LA RÉVOLUTION AU SENS PREMIER DU TERME.

N`DJAMENA, 23/06 - Les rebelles tchadiens ont accusé dimanche le président Idriss Déby de rejeter leurs appels au dialogue et déclaré qu`ils n`avaient donc pas d`autre choix que de maintenir leur pression militaire pour le renverser.
Le discours prononcé la veille par le président Idriss Déby dans lequel il a désigné le Soudan comme le responsable des attaques de rebelles intervenues depuis le 10 juin, a été interprété comme un refus de l`appel au dialogue par Ali Gadayé, porte-parole de l`Alliance nationale dans un entretien téléphonique avec Reuters.
Au cours d`un rassemblement pro-gouvernemental dans la capitale tchadienne, samedi, Déby a invité ses opposants armés, qu`il a qualifiés de mercenaires à la solde du Soudan, à rentrer au bercail.

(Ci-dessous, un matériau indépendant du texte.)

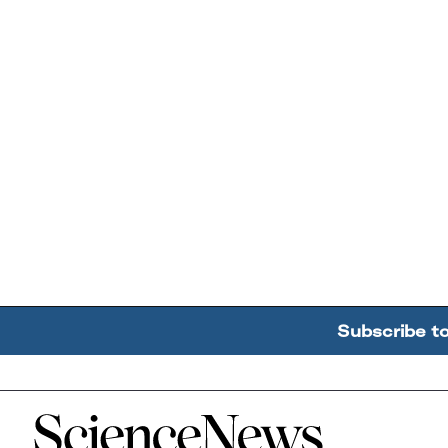
Subscribe t
Home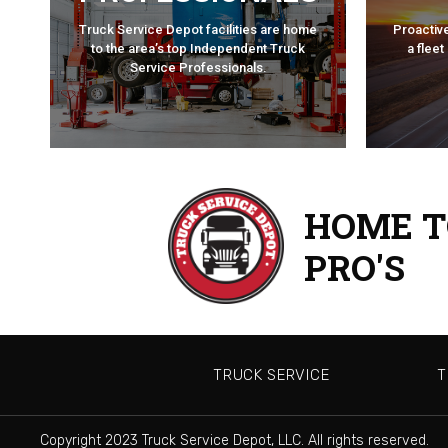
PROFESSIONALS
TRA
Truck Service Depot facilities are home
Proactiv
TRUCK SERVICE
to the area’s top Independent Truck
a fleet
Service Professionals.
HOME T
PRO'S
TRUCK SERVICE
T
Copyright 2023 Truck Service Depot, LLC. All rights reserved.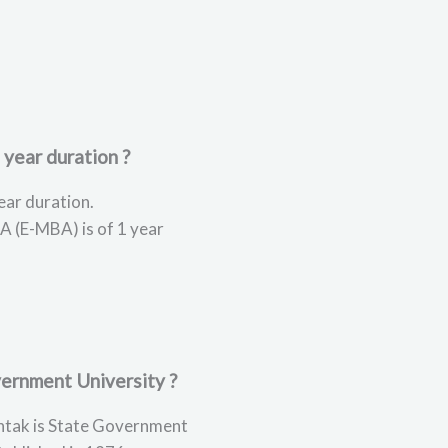
 year duration ?
ear duration.
A (E-MBA) is of 1 year
ernment University ?
tak is State Government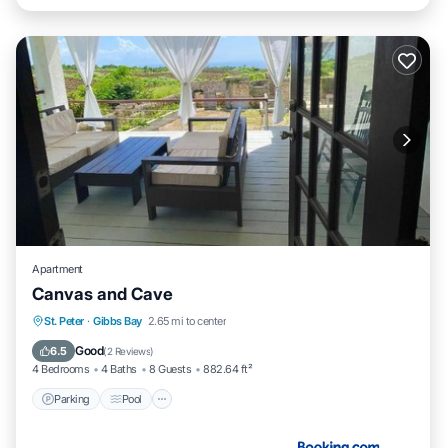
Apartment
Canvas and Cave
Parking
Pool
Balcony/Terrace
St. Peter
·
Gibbs Bay
2.65 mi to center
Air Conditioner
Good
6.5
(
2 Reviews
)
4 Bedrooms
4 Baths
8 Guests
882.64 ft²
Parking
Pool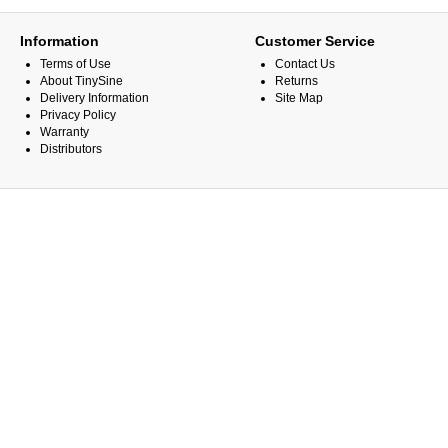
Information
Customer Service
Terms of Use
Contact Us
About TinySine
Returns
Delivery Information
Site Map
Privacy Policy
Warranty
Distributors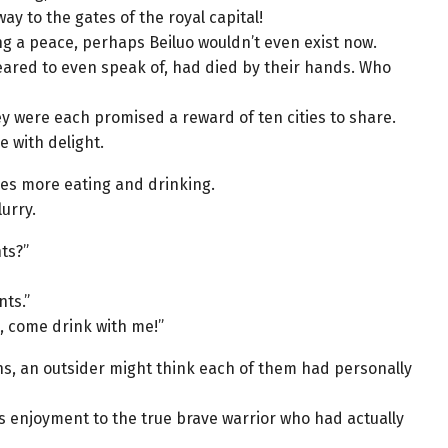
y to the gates of the royal capital!
ng a peace, perhaps Beiluo wouldn’t even exist now.
feared to even speak of, had died by their hands. Who
y were each promised a reward of ten cities to share.
e with delight.
comes more eating and drinking.
urry.
ts?”
ts.”
, come drink with me!”
ns, an outsider might think each of them had personally
s enjoyment to the true brave warrior who had actually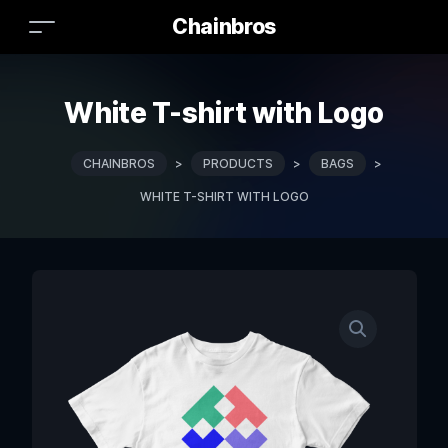
Chainbros
White T-shirt with Logo
CHAINBROS
>
PRODUCTS
>
BAGS
>
WHITE T-SHIRT WITH LOGO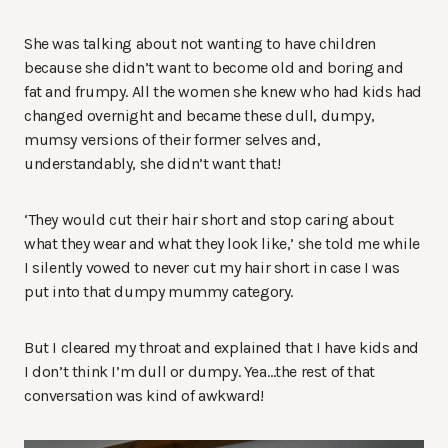
She was talking about not wanting to have children
because she didn’t want to become old and boring and
fat and frumpy. All the women she knew who had kids had
changed overnight and became these dull, dumpy,
mumsy versions of their former selves and,
understandably, she didn’t want that!
‘They would cut their hair short and stop caring about
what they wear and what they look like,’ she told me while
I silently vowed to never cut my hair short in case I was
put into that dumpy mummy category.
But I cleared my throat and explained that I have kids and
I don’t think I’m dull or dumpy. Yea…the rest of that
conversation was kind of awkward!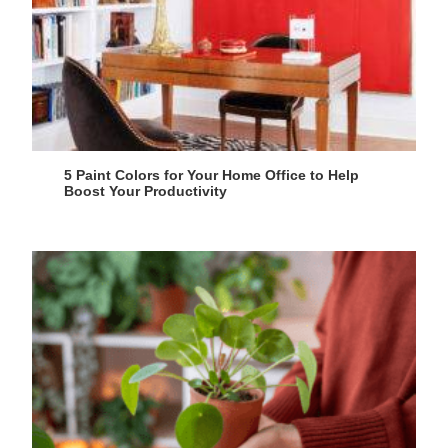
5 Paint Colors for Your Home Office to Help
Boost Your Productivity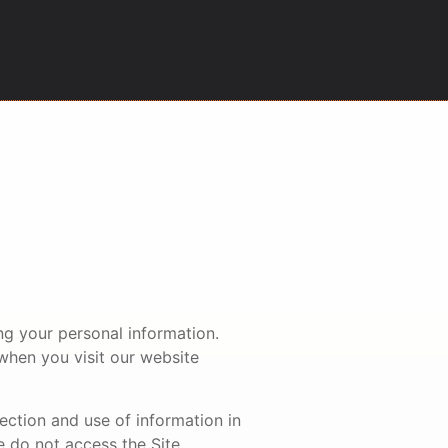
ing your personal information.
 when you visit our website
lection and use of information in
e do not access the Site.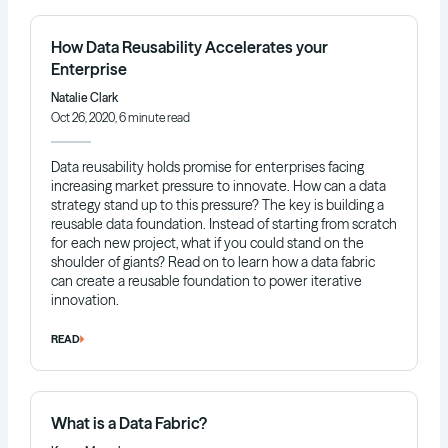
How Data Reusability Accelerates your
Enterprise
Natalie Clark
Oct 26, 2020, 6 minute read
Data reusability holds promise for enterprises facing
increasing market pressure to innovate. How can a data
strategy stand up to this pressure? The key is building a
reusable data foundation. Instead of starting from scratch
for each new project, what if you could stand on the
shoulder of giants? Read on to learn how a data fabric
can create a reusable foundation to power iterative
innovation.
READ
What is a Data Fabric?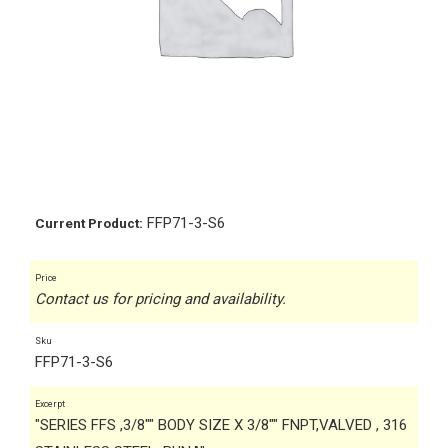
FFP71-3-S6
Current Product:
Price
Contact us for pricing and availability.
Sku
FFP71-3-S6
Excerpt
"SERIES FFS ,3/8"" BODY SIZE X 3/8"" FNPT,VALVED , 316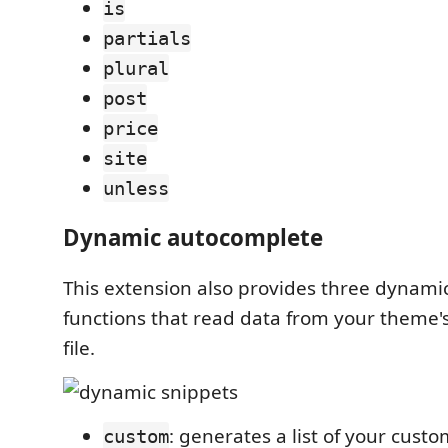
is
partials
plural
post
price
site
unless
Dynamic autocomplete
This extension also provides three dynam
functions that read data from your theme'
file.
: generates a list of your custo
custom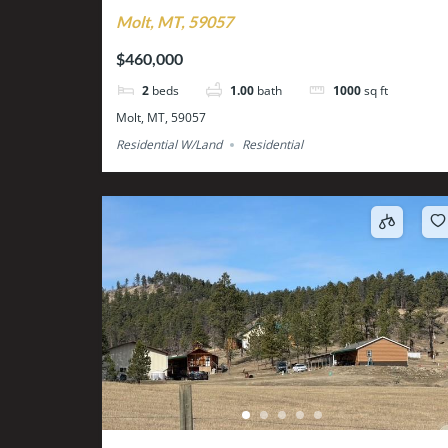
Molt, MT, 59057
$460,000
2
beds
1.00
bath
1000
sq ft
Molt, MT, 59057
Residential W/Land
Residential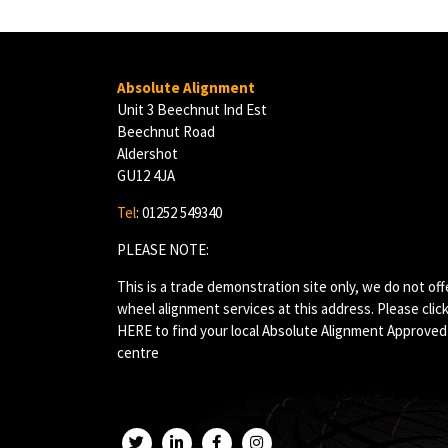
Absolute Alignment
Unit 3 Beechnut Ind Est
Beechnut Road
Aldershot
GU12 4JA
Tel
: 01252 549340
PLEASE NOTE:
This is a trade demonstration site only, we do not off
wheel alignment services at this address. Please clic
HERE
to find your local Absolute Alignment Approved
centre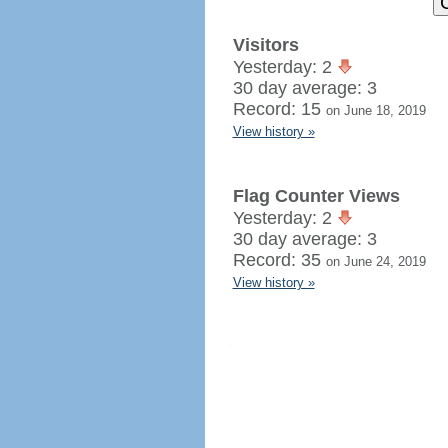
Visitors
Yesterday: 2
30 day average: 3
Record: 15
on June 18, 2019
View history »
Flag Counter Views
Yesterday: 2
30 day average: 3
Record: 35
on June 24, 2019
View history »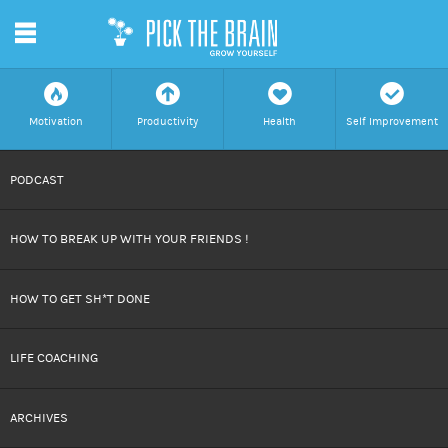
m
f
a
h
c
Motivation
Productivity
Health
Self Improvement
SKIP
PODCAST
TO
HOW TO BREAK UP WITH YOUR FRIENDS !
CONTENT
HOW TO GET SH*T DONE
LIFE COACHING
ARCHIVES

Il n`a toutefois offert aucune concession aux rebelles, dont les colonnes attaquent régulièrement des localités faiblement défendues à la frontière avec le Soudan, dans l`est du pays, où les soldats européens de l`Eufor opèrent sous mandat de l`Onu avec mission de protéger les quelque 500.000 civils réfugiés en raison de la crise dans la région soudanaise du Darfour.
Prié de dire si les rebelles de l`Alliance nationale allaient maintenir leur pression militaire contre Déby, Gadayé a répondu: "S`il ne nous laisse pas d`autre option, que pouvons-nous faire?"
Khartoum accuse Déby de soutenir les rebelles soudanais du Darfour, mais dément les allégations de N`Djamena selon lesquelles le Soudan appuie les rebelles tchadiens.